For that matter, they only assert collecting is illegal on federal lands, even if they misleadingly call them “public lands.” Ask them to show you a bill of sale for the lands in question, proving Washington “purchased” said lands “by the consent of the Legislature of the state in which the same shall be,” as required by Article I Section 8 of the Constitution, the only clause under which the federals can gain control over ANY American lands outside the District if Columbia.

“I spend a lot of time tramping around the West meeting with local groups and talking about the importance of getting this BLM conservation mission really embedded in the cultural and political matrix of the West,” said Mr. Babbitt, in effect promising more of the same.

Among the best examples to follow is Friends of Gold Butte, organized by Mesquite resident Nancy Hall, Mr. Babbitt said.

“The land belongs to us and we need to take care of it. It belongs to everyone,” Ms. Hall preened.

Actually, property rights in the West have a 150-year history as a complex mosaic of PRIVATE property rights, including overlays of mineral, water, and grazing rights which most certainly do not belong to any self-anointed “collective.”

Didn’t the former Arizona governor just say, a few paragraphs above, that “It’s about protecting traditional uses of the land?” Hasn’t the “traditional use” of lands including Gold Butte, over more than a century, included cattle grazing? But hasn’t the federal goal for 30 years now amounted to imposing new and absurd rules that had the effect of driving virtually every cattle ranching operation out of Clark County, with the result that desert tortoise populations have fallen precisely where the cattle used to be, while wildfire risks have increased?

What efforts do you suppose Ms. Hall will take to preserve this “traditional use”?

The green extreme seeks to drive up the costs of fossil fuels. But we shall see just how “cooperative” they prove when it comes time for them to forgo their next lawsuit, their next attempt to block development of the next alternative energy resource by claiming it threatens some previously unknown weed or bug, or — heaven forfend — “landscape views across millions of acres.”

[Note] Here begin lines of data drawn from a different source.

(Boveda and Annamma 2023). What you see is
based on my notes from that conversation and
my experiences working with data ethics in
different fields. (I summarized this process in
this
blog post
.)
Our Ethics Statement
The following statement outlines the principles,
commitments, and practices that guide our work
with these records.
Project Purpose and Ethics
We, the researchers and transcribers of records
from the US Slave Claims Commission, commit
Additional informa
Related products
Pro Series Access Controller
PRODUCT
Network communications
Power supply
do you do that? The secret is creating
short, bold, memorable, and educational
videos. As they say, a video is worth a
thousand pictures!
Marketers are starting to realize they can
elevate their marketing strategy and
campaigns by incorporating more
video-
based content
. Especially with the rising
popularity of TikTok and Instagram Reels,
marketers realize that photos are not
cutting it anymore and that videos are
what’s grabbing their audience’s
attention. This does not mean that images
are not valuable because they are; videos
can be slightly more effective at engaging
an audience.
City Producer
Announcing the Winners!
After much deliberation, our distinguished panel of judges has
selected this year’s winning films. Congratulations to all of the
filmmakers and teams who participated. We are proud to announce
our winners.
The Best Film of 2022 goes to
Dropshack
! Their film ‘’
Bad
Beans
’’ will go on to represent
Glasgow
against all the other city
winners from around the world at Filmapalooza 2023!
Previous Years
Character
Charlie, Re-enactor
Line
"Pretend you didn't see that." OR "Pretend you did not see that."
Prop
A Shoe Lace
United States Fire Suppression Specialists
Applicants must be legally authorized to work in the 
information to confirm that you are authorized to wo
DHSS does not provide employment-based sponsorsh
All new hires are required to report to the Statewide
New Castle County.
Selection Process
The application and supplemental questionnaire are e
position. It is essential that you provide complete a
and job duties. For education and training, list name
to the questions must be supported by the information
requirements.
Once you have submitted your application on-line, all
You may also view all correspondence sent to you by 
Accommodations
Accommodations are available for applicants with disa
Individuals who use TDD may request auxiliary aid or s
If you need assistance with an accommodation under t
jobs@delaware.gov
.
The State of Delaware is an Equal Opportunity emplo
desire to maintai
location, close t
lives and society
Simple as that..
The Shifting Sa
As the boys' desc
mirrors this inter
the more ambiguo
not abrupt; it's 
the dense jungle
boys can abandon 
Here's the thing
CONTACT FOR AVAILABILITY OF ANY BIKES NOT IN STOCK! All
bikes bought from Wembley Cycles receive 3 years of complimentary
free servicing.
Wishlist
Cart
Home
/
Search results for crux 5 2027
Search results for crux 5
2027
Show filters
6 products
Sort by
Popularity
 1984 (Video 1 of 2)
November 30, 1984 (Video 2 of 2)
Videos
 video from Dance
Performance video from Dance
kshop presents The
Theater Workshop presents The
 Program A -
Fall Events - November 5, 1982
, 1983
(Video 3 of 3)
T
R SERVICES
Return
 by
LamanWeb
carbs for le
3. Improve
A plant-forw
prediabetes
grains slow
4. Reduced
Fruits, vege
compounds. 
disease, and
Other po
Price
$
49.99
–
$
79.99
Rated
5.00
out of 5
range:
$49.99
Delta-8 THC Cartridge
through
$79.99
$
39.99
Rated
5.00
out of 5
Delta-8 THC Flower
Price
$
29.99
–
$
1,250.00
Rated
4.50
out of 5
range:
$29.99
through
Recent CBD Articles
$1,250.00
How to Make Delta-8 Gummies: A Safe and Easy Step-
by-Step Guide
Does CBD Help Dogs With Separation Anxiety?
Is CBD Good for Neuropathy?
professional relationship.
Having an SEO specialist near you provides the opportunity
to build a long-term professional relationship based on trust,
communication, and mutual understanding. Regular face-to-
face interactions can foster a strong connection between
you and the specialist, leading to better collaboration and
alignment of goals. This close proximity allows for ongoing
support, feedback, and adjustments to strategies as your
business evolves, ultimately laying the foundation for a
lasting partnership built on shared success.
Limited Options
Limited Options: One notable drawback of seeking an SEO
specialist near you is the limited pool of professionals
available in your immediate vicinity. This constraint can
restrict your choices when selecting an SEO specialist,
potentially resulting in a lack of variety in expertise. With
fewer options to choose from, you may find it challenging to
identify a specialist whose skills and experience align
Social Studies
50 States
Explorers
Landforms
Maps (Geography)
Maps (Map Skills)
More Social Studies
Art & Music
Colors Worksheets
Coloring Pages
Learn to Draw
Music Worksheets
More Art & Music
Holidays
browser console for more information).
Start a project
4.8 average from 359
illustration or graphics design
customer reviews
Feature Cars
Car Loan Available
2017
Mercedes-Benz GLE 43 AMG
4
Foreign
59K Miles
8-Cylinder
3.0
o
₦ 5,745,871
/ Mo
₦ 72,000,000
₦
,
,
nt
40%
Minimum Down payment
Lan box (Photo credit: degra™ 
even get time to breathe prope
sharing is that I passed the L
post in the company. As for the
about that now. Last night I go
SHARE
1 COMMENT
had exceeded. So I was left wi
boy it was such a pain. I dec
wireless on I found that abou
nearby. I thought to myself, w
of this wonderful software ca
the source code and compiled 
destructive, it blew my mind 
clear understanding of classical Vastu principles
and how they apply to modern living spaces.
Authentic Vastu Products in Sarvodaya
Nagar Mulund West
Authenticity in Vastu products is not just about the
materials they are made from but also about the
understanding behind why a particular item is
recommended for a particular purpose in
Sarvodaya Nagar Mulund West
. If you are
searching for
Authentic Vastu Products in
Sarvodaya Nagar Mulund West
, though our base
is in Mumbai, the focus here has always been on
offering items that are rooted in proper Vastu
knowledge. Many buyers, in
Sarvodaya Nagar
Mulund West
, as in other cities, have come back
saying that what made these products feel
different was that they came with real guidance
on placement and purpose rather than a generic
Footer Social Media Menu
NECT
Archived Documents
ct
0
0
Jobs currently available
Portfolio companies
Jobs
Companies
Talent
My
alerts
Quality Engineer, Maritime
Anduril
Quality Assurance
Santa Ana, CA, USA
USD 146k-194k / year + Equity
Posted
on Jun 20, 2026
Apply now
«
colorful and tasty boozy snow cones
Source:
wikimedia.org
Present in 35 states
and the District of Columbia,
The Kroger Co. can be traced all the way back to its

One Comment to “‘It’s not about kicking everybody off the land’”

  1. Bruce D Says:

    One issue with government is that many enviro activists are firmly imbedded in various bureaus and other government bodies. While I have no issue with reducing pollution and taking care of our lands, the level of control against its use is absolutely over the top. The idea that we “all own the land” is a fabulous sounding socialist creed that covers the fact that you better not try and use any part of it without government consent or oversite. If we decide to use a little corner of the wilderness, it is inevitable that some petty bureaucrat show up to push us around. The one thing they can’t seem to do is simply to leave us alone.